What is required:
Find the line in the entries below that contains "left elbow: (737, 384)". Repeat it exactly, and every line after it through the line that contains "right elbow: (720, 330)".

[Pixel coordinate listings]
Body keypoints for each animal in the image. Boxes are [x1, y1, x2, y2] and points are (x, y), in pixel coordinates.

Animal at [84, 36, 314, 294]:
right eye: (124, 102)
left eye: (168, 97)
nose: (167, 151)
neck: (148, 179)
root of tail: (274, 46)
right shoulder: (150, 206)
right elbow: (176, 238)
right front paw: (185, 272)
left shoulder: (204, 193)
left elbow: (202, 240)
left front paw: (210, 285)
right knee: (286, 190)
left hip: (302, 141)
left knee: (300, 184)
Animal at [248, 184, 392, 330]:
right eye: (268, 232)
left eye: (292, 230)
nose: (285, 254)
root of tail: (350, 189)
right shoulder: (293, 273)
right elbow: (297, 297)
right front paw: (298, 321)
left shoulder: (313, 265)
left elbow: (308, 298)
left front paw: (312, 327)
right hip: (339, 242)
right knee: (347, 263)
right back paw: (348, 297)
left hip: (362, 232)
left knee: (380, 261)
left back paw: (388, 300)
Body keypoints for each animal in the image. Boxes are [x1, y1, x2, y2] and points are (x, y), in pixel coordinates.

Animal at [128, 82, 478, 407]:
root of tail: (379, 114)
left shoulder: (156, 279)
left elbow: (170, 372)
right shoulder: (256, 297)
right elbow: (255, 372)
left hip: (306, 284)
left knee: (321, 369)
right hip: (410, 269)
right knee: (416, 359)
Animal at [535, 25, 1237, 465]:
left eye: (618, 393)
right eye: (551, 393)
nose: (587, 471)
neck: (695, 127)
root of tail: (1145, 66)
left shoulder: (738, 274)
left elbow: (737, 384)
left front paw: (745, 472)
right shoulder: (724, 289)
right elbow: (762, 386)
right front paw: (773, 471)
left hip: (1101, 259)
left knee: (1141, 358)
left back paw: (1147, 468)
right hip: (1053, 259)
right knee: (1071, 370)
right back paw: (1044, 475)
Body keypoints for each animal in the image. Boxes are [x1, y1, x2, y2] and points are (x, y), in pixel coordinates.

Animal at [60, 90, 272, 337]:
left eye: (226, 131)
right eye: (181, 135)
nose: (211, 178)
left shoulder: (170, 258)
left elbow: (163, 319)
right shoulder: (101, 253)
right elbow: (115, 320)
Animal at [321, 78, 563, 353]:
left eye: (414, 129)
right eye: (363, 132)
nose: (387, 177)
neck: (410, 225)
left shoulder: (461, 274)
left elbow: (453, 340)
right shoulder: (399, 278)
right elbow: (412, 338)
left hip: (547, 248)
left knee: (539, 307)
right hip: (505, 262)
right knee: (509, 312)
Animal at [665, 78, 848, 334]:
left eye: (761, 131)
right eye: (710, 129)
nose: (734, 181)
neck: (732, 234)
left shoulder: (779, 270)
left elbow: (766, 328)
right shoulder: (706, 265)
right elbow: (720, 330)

==

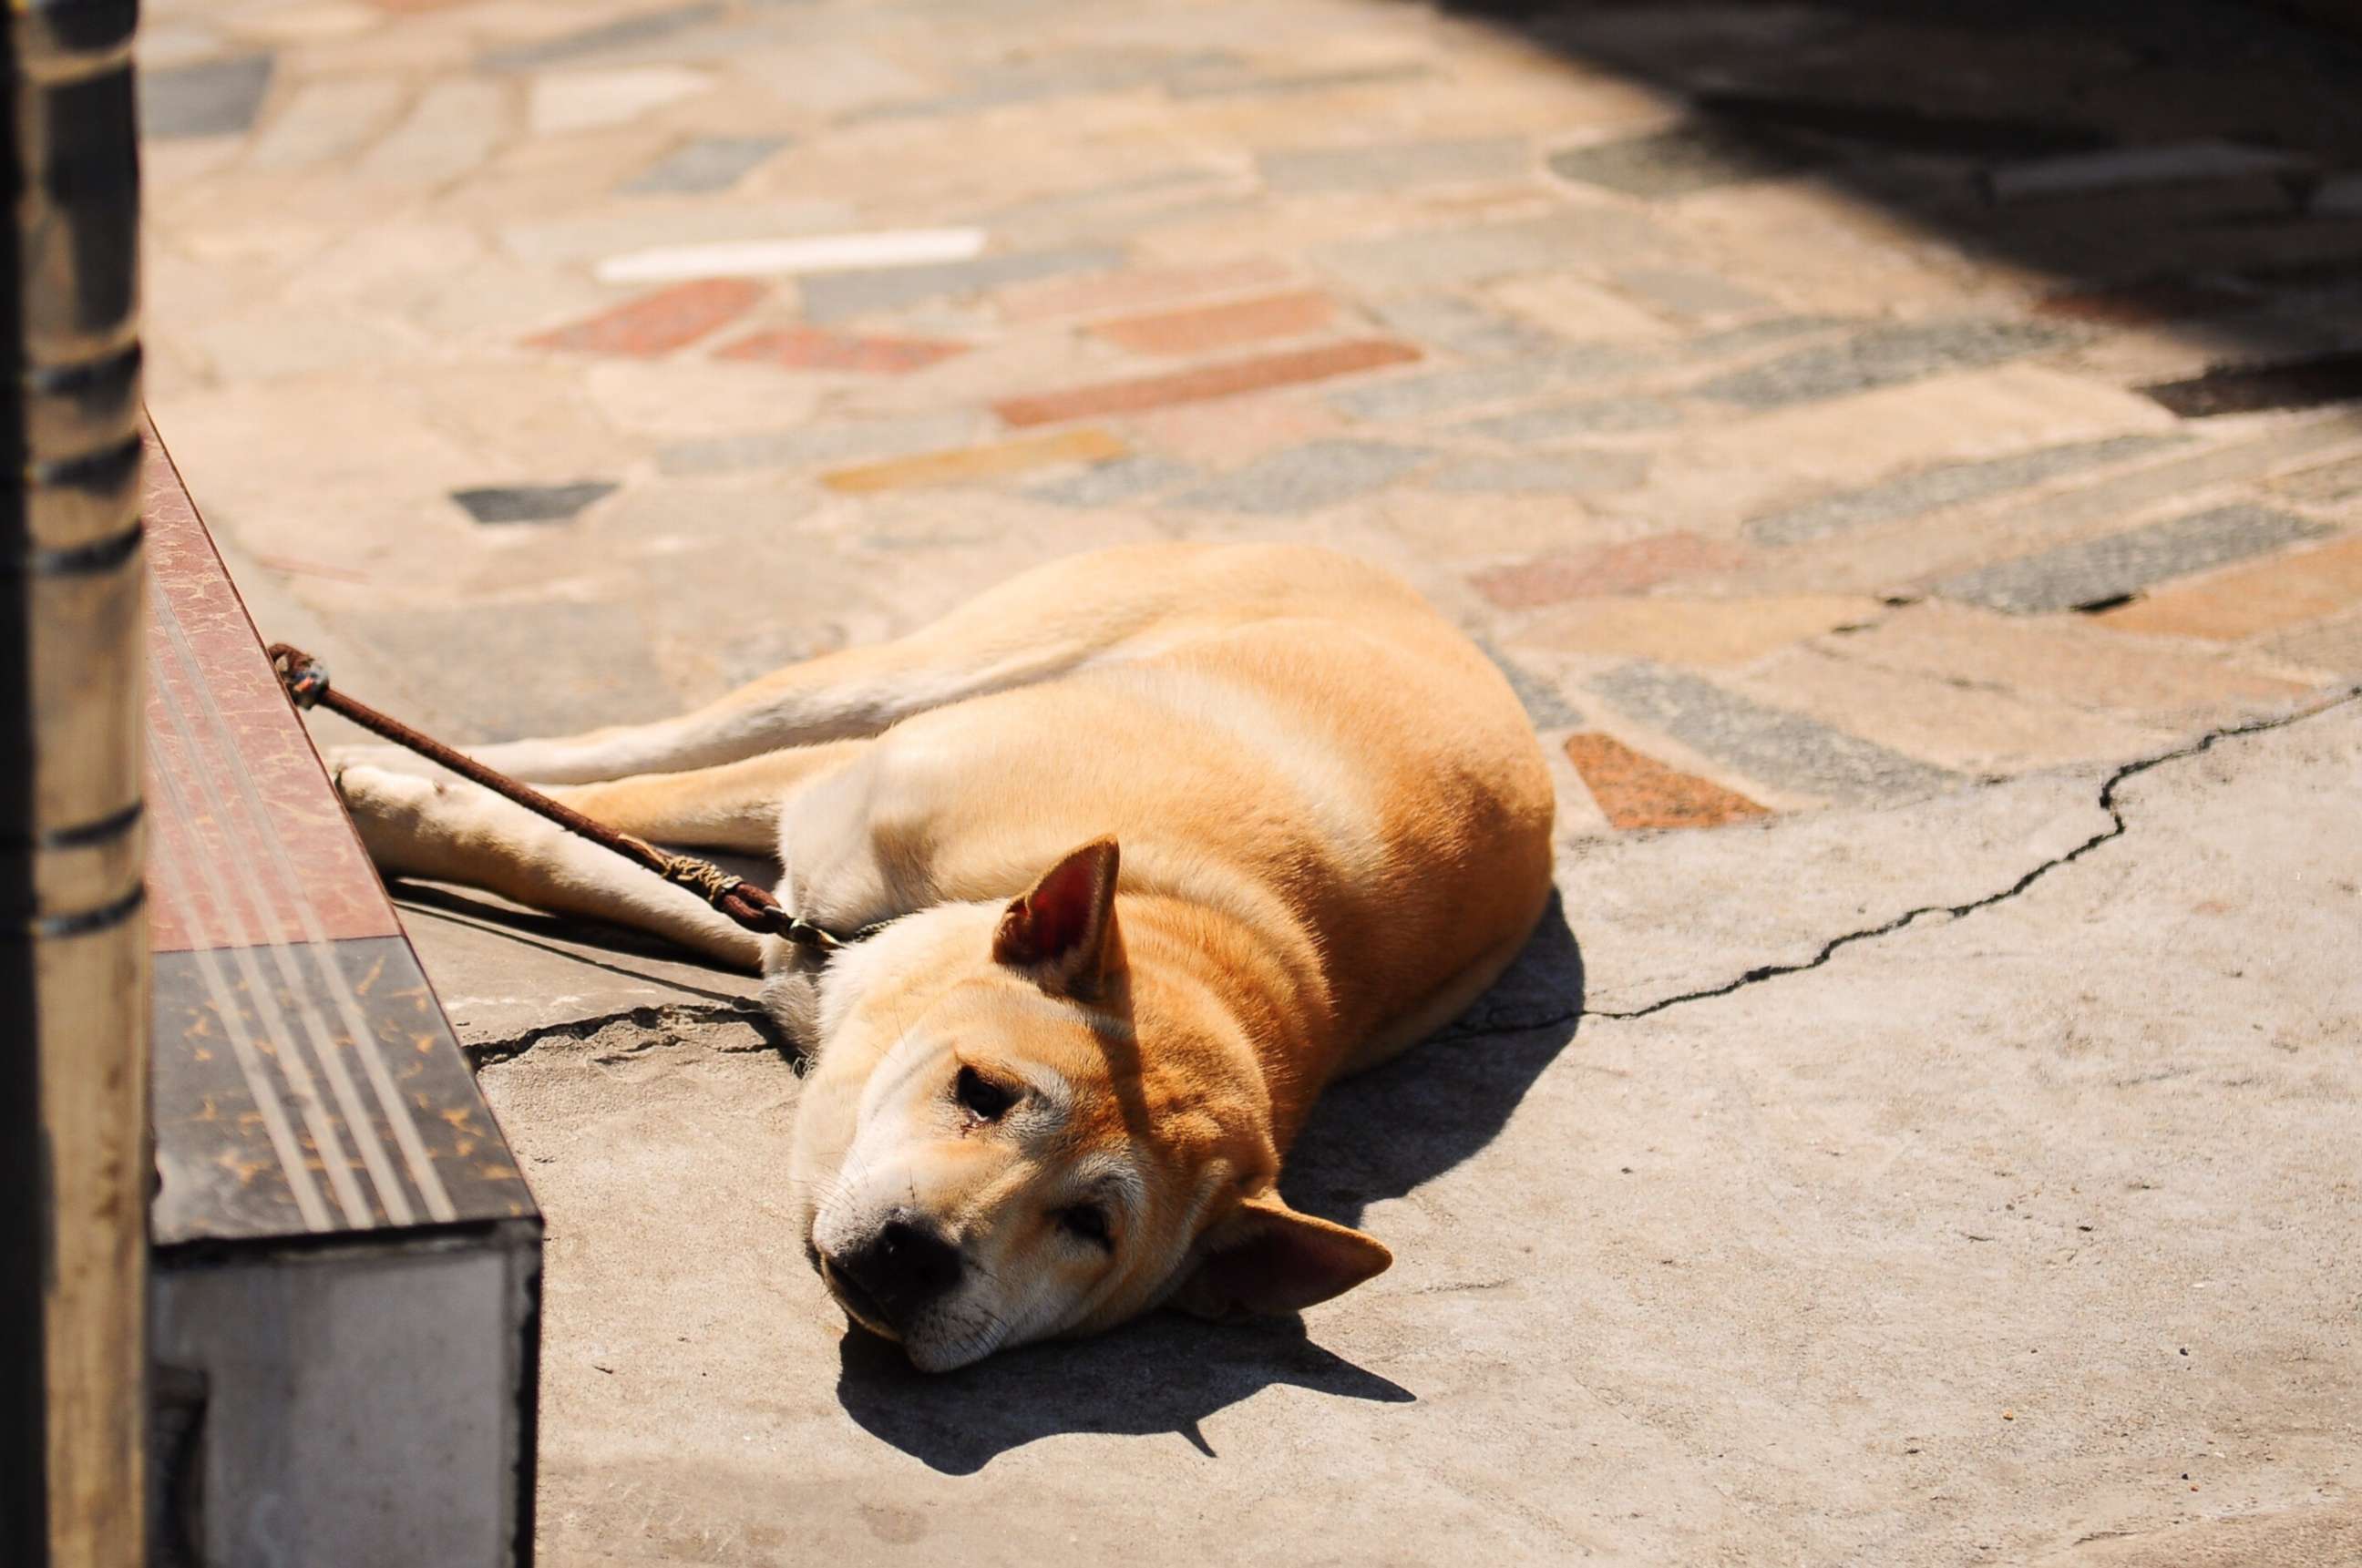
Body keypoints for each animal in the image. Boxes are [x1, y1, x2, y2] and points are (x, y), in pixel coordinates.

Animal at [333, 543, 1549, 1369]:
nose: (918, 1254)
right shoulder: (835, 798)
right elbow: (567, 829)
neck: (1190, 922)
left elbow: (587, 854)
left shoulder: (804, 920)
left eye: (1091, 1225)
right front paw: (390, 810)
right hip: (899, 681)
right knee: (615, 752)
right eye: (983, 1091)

Exercise response:
left elbow: (737, 384)
left front paw: (745, 472)
right shoulder: (724, 289)
right elbow: (762, 386)
right front paw: (773, 471)
left hip: (1101, 259)
left knee: (1141, 358)
left back paw: (1147, 468)
right hip: (1053, 259)
right knee: (1071, 370)
right back paw: (1044, 475)
Body keypoints for each animal in the image. Boxes are [x1, y1, x2, y2] and points are (x, y), in pixel coordinates.

Animal at [60, 90, 272, 337]:
left eye: (226, 131)
right eye: (181, 135)
nose: (211, 178)
left shoulder: (170, 258)
left elbow: (163, 319)
right shoulder: (101, 253)
right elbow: (115, 320)
Animal at [321, 78, 563, 353]:
left eye: (414, 129)
right eye: (363, 132)
nose: (387, 177)
neck: (410, 225)
left shoulder: (461, 274)
left elbow: (453, 340)
right shoulder: (399, 278)
right elbow: (412, 338)
left hip: (547, 248)
left knee: (539, 307)
right hip: (505, 262)
right knee: (509, 312)
Animal at [665, 78, 848, 334]:
left eye: (761, 131)
right eye: (710, 129)
nose: (734, 181)
neck: (732, 234)
left shoulder: (779, 270)
left elbow: (766, 328)
right shoulder: (706, 265)
right elbow: (720, 330)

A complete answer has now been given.